---------- PROVIDED ENTRIES ----------

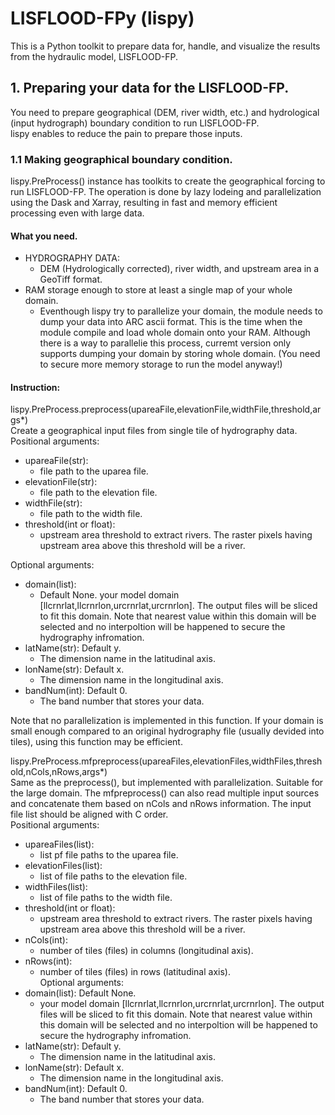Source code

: # LISFLOOD-FPy (lispy)  
This is a Python toolkit to prepare data for, handle, and visualize the results from the hydraulic model, LISFLOOD-FP.  
## 1. Preparing your data for the LISFLOOD-FP.  
You need to prepare geographical (DEM, river width, etc.) and hydrological (input hydrograph) boundary condition to run LISFLOOD-FP.  
lispy enables to reduce the pain to prepare those inputs.  
### 1.1 Making geographical boundary condition.  
lispy.PreProcess() instance has toolkits to create the geographical forcing to run LISFLOOD-FP. The operation is done by lazy lodeing and parallelization using the Dask and Xarray, resulting in fast and memory efficient processing even with large data.  
#### What you need.  
* HYDROGRAPHY DATA:  
  * DEM (Hydrologically corrected), river width, and upstream area in a GeoTiff format.  
* RAM storage enough to store at least a single map of your whole domain.  
  * Eventhough lispy try to parallelize your domain, the module needs to dump your data into ARC ascii format. This is the time when the module compile and load whole domain onto your RAM. Although there is a way to parallelie this process, curremt version only supports dumping your domain by storing whole domain. (You need to secure more memory storage to run the model anyway!)  
#### Instruction:
lispy.PreProcess.preprocess(upareaFile,elevationFile,widthFile,threshold,args*)  
Create a geographical input files from single tile of hydrography data.  
Positional arguments:  
+ upareaFile(str):  
  + file path to the uparea file.  
+ elevationFile(str):  
  + file path to the elevation file.  
+ widthFile(str):  
  + file path to the width file.  
+ threshold(int or float):  
  + upstream area threshold to extract rivers. The raster pixels having upstream area above this threshold will be a river.  
  
Optional arguments:  
+ domain(list):  
  + Default None. your model domain [llcrnrlat,llcrnrlon,urcrnrlat,urcrnrlon]. The output files will be sliced to fit this domain. Note that nearest value within this domain will be selected and no interpoltion will be happened to secure the hydrography infromation.  
+ latName(str): Default y.  
  + The dimension name in the latitudinal axis.  
+ lonName(str): Default x.  
  * The dimension name in the longitudinal axis.  
+ bandNum(int): Default 0. 
  * The band number that stores your data.  
  
Note that no parallelization is implemented in this function. If your domain is small enough compared to an original hydrography file (usually devided into tiles), using this function may be efficient.  
  
  
lispy.PreProcess.mfpreprocess(upareaFiles,elevationFiles,widthFiles,threshold,nCols,nRows,args*)  
Same as the preprocess(), but implemented with parallelization. Suitable for the large domain. The mfpreprocess() can also read multiple input sources and concatenate them based on nCols and nRows information. The input file list should be aligned with C order.  
Positional arguments:  
+ upareaFiles(list):  
  * list pf file paths to the uparea file.
+ elevationFiles(list):  
  * list of file paths to the elevation file.
+ widthFiles(list):  
  * list of file paths to the width file.
+ threshold(int or float):  
  * upstream area threshold to extract rivers. The raster pixels having upstream area above this threshold will be a river.
+ nCols(int):  
  * number of tiles (files) in columns (longitudinal axis).  
+ nRows(int):  
  * number of tiles (files) in rows (latitudinal axis).  
Optional arguments:
+ domain(list): Default None.  
  * your model domain [llcrnrlat,llcrnrlon,urcrnrlat,urcrnrlon]. The output files will be sliced to fit this domain. Note that nearest value within this domain will be selected and no interpoltion will be happened to secure the hydrography infromation.
+ latName(str): Default y.  
  * The dimension name in the latitudinal axis.
+ lonName(str): Default x.  
  * The dimension name in the longitudinal axis.
+ bandNum(int): Default 0.  
  * The band number that stores your data.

----------

> **PROBLEM TO SOLVE**: Output every line of the rows above as a numbered list, skipping blank lines and leaving out the pictures.

> **WRITTEN ANSWER**:
1. Source code
2. : # LISFLOOD-FPy (lispy)  
3. This is a Python toolkit to prepare data for, handle, and visualize the results from the hydraulic model, LISFLOOD-FP.  
4. ## 1. Preparing your data for the LISFLOOD-FP.  
5. You need to prepare geographical (DEM, river width, etc.) and hydrological (input hydrograph) boundary condition to run LISFLOOD-FP.  
6. lispy enables to reduce the pain to prepare those inputs.  
7. ### 1.1 Making geographical boundary condition.  
8. lispy.PreProcess() instance has toolkits to create the geographical forcing to run LISFLOOD-FP. The operation is done by lazy lodeing and parallelization using the Dask and Xarray, resulting in fast and memory efficient processing even with large data.  
9. #### What you need.  
10. * HYDROGRAPHY DATA:  
11.   * DEM (Hydrologically corrected), river width, and upstream area in a GeoTiff format.  
12. * RAM storage enough to store at least a single map of your whole domain.  
13.   * Eventhough lispy try to parallelize your domain, the module needs to dump your data into ARC ascii format. This is the time when the module compile and load whole domain onto your RAM. Although there is a way to parallelie this process, curremt version only supports dumping your domain by storing whole domain. (You need to secure more memory storage to run the model anyway!)  
14. #### Instruction:
15. lispy.PreProcess.preprocess(upareaFile,elevationFile,widthFile,threshold,args*)  
16. Create a geographical input files from single tile of hydrography data.  
17. Positional arguments:  
18. + upareaFile(str):  
19.   + file path to the uparea file.  
20. + elevationFile(str):  
21.   + file path to the elevation file.  
22. + widthFile(str):  
23.   + file path to the width file.  
24. + threshold(int or float):  
25.   + upstream area threshold to extract rivers. The raster pixels having upstream area above this threshold will be a river.  
26. Optional arguments:  
27. + domain(list):  
28.   + Default None. your model domain [llcrnrlat,llcrnrlon,urcrnrlat,urcrnrlon]. The output files will be sliced to fit this domain. Note that nearest value within this domain will be selected and no interpoltion will be happened to secure the hydrography infromation.  
29. + latName(str): Default y.  
30.   + The dimension name in the latitudinal axis.  
31. + lonName(str): Default x.  
32.   * The dimension name in the longitudinal axis.  
33. + bandNum(int): Default 0. 
34.   * The band number that stores your data.  
35. Note that no parallelization is implemented in this function. If your domain is small enough compared to an original hydrography file (usually devided into tiles), using this function may be efficient.  
36. lispy.PreProcess.mfpreprocess(upareaFiles,elevationFiles,widthFiles,threshold,nCols,nRows,args*)  
37. Same as the preprocess(), but implemented with parallelization. Suitable for the large domain. The mfpreprocess() can also read multiple input sources and concatenate them based on nCols and nRows information. The input file list should be aligned with C order.  
38. Positional arguments:  
39. + upareaFiles(list):  
40.   * list pf file paths to the uparea file.
41. + elevationFiles(list):  
42.   * list of file paths to the elevation file.
43. + widthFiles(list):  
44.   * list of file paths to the width file.
45. + threshold(int or float):  
46.   * upstream area threshold to extract rivers. The raster pixels having upstream area above this threshold will be a river.
47. + nCols(int):  
48.   * number of tiles (files) in columns (longitudinal axis).  
49. + nRows(int):  
50.   * number of tiles (files) in rows (latitudinal axis).  
51. Optional arguments:
52. + domain(list): Default None.  
53.   * your model domain [llcrnrlat,llcrnrlon,urcrnrlat,urcrnrlon]. The output files will be sliced to fit this domain. Note that nearest value within this domain will be selected and no interpoltion will be happened to secure the hydrography infromation.
54. + latName(str): Default y.  
55.   * The dimension name in the latitudinal axis.
56. + lonName(str): Default x.  
57.   * The dimension name in the longitudinal axis.
58. + bandNum(int): Default 0.  
59.   * The band number that stores your data.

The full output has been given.